Yesterday was one of those days.
I had a few errands to run, including dropping an old carpet off at the dump on the way to collect some gear for work.
The cargo bike was great for taking the carpet to the dump, and cost only $5, whereas the minimum charge when dumping from a car is $15, so my bargain centre was happy. Also, it is always fun to see the reactions of the staff at the dump when you arrive on a bicycle carrying a large load.
However, this and other recent heavy work, and hopping down a few too many gutters had caused a problem.
Well, actually, me needing to replace spokes in the back wheel a few months ago was the real problem. I couldn't find the strong dutch spokes at the time, and so the bike shop rebuilt the back wheel using thinner Australian spokes, and so the back wheel hasn't been as strong as it should.
Anyway, when I got back from running the errands, it was obvious that a few spokes had broken and a few more were on the way out.
So after work I went to the local bike shop, who fortunately are open until 9pm on Thursdays and got a set of new spokes, so that I could fit them at home overnight, and have the bike ready for this morning. This is the only problem with using the bike 7 days a week, every week, there is no convenient down time to leave it with a bike shop for a few days to do the work for me. That said, the work isn't usually too hard to do myself, and it is cheaper to do ones own bike maintenance, if you have the skills.
With some trouble we measured the length of the spokes, and for $1 a spoke, I had a spare set of 36.
I got home, started disassembling the wheel, and realised that I had forgotten to pick up the spoke nipples.
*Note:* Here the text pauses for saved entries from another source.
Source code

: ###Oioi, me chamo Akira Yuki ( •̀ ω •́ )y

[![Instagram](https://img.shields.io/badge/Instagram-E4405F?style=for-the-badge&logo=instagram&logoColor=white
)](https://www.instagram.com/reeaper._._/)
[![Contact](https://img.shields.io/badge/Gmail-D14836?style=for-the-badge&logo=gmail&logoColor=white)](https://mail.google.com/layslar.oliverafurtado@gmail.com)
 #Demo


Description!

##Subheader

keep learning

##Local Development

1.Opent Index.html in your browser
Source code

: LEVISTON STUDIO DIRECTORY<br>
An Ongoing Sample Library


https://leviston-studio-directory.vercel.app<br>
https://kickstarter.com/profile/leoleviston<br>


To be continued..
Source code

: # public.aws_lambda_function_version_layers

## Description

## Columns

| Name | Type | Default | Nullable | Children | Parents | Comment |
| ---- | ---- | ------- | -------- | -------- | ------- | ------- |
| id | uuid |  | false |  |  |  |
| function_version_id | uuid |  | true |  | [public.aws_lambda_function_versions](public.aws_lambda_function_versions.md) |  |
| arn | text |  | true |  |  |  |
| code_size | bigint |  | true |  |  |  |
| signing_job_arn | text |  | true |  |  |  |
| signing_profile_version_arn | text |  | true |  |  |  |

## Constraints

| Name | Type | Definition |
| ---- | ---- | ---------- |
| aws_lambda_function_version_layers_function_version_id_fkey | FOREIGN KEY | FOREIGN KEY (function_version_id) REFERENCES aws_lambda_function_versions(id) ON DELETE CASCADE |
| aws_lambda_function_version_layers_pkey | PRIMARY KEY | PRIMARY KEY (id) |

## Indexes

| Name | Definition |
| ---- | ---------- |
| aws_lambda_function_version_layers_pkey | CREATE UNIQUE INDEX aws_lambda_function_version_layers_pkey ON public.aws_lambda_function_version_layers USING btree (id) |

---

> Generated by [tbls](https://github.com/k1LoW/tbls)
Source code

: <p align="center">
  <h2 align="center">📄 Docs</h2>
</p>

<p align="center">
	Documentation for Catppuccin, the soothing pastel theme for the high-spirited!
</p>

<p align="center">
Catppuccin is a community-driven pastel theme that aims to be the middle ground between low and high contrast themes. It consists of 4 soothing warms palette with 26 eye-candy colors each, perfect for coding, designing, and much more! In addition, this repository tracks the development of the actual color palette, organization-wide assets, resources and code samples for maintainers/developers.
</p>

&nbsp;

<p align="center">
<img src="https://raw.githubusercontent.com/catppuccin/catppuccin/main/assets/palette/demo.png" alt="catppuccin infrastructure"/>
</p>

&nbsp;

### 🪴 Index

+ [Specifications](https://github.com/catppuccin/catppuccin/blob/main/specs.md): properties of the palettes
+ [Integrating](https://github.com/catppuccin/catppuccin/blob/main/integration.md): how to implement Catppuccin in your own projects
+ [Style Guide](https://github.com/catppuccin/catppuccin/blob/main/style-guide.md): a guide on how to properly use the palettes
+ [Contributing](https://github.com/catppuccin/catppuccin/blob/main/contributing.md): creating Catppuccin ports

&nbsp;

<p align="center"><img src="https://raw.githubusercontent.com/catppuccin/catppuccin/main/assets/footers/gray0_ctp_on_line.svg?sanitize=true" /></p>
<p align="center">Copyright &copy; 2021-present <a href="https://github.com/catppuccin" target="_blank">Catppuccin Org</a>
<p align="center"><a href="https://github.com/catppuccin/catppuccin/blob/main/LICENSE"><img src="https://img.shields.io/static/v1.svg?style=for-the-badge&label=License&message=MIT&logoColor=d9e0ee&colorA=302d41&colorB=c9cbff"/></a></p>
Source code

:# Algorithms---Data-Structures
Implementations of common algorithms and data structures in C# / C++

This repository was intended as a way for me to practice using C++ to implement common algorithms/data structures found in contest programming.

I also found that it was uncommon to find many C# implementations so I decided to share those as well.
So another trip back to the bike shop (this time on my mountain bike since the cargo-bike was in pieces by now). Then I realised that the spokes were too short, we hadn't been able to measure them exactly while they were still in the wheel. So a third trip to the bikes hop ensued. Finally I had all the components.
I am getting reasonably practiced at removing the back wheel now, but today for some reason when I removed the roller-brake, which is supposed to be impossible to disassemble, fell apart in my hands when I removed it. It took me nearly an hour to get it back together, during which time I had a scheduled international call for work. It was kind of fun and slightly surreal pottering on the bike talking to a guy in the UK while I worked, and completely unthinkable 20 years ago.
What is really odd is that one of the large roller bearings is missing from the inside of the brake. This is a big thing, and there is no big hole for it to fall out. It would be like dismantling your engine only to discover that one of the pistons had fallen out somewhere some time in the past. Very odd.
Once I had dealt with the above frustrations, replacing the spokes was as easy as I had remembered, and I was very surprised to discover that I had got the wheel almost exactly true first time.
Now all I need to do is actually get around to ordering the strong Dutch spokes so that this doesn't happen again.